Many companies promise to end users to save a lot of energy. Very often they give you exaggerated numbers. To make a right decision you should have correct information about potential energy savings. How to get this information? First you should ask these companies to estimate potential energy savings. Second you should check all numbers in this estimation. These numbers should be based on real life operation. I will give couple examples how to estimate potential energy savings.

Example 1. Very often evaporators of the refrigeration plants are over defrosted. How to estimate energy saved by eliminating one defrost cycle of one evaporator?

Assume that we have 20 TR evaporator and it has 30 minute or 0.5 hour hot gas supply for the defrosting. Efficiency of hot gas defrosting is very low. Assume that our evaporator has hot gas defrost efficiency of 10%. It means that 10% of energy supplied by hot gas will go to melt the frost. 90% of this energy will be released into refrigerated room as parasitic refrigeration load. Typically, hot gas supply for the defrost is 1.5 times greater that refrigerant evaporation during cooling mode. For our evaporator, heat released into refrigerated room during one defrost cycle will be 20 x 1.5 x 0.5 x 0.9 = 13.5 TR.  Assume that energy efficiency of the refrigeration plant is 2.5 BHP/TR. For mentioned evaporator elimination of one defrost cycle will save 13.5 x 2.5 x 0.7457 = 25.2 KW energy.
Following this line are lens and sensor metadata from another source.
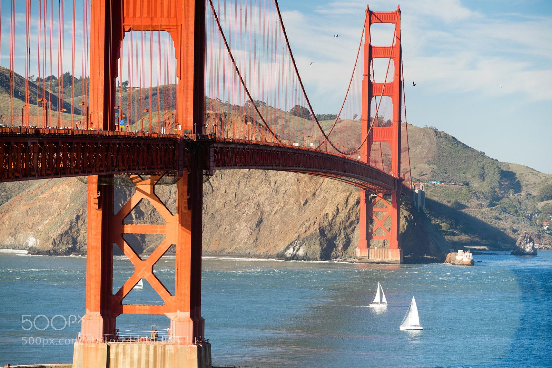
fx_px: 2161
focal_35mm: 141
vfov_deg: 9.7
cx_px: 276
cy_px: 184
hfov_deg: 14.6
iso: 80
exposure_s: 1/200
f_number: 4.5
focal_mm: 141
Example 2. During winter operation, lowering condensing pressure can save a lot of energy. Estimation of these potential energy savings can be done based on engineering data from compressor manufacturer. Assume that we have compressor Frick RWB-II-134 and it is 100% loaded. Condensing pressure is 151.7 psig and suction pressure is 23.8 psig. At these operating conditions mentioned compressor has refrigeration capacity of 233.8 TR and energy use of 264.9 BHP. Compressor energy efficiency (energy use per unit of refrigeration) will be 264.9/233.8 = 1.133 BHP/TR. Assume that condensing pressure was reduced to 125.8 psig. At these operating conditions refrigeration capacity will be 240.2 TR and energy use will be 228.7 BHP. Energy efficiency will be 228.7/240.2 = 0.952 BHP/TR. Condensing pressure was reduced by 151.7 - 125.8 = 25.9 psig. This pressure drop has improved compressor energy efficiency by 1.133 - 0.952 = 0.181 BHP/TR. Reduction of condensing pressure from 151.7 psig to 125.9 psig will save 240.2 x 0.181 x 0.7457 = 32.4 KW energy.

These are two simple examples. However, these estimations can be more complicated. Ask your energy efficiency adviser to help you with complicated estimations. Correct estimations can give you real life numbers and they will be very helpful to make right decision.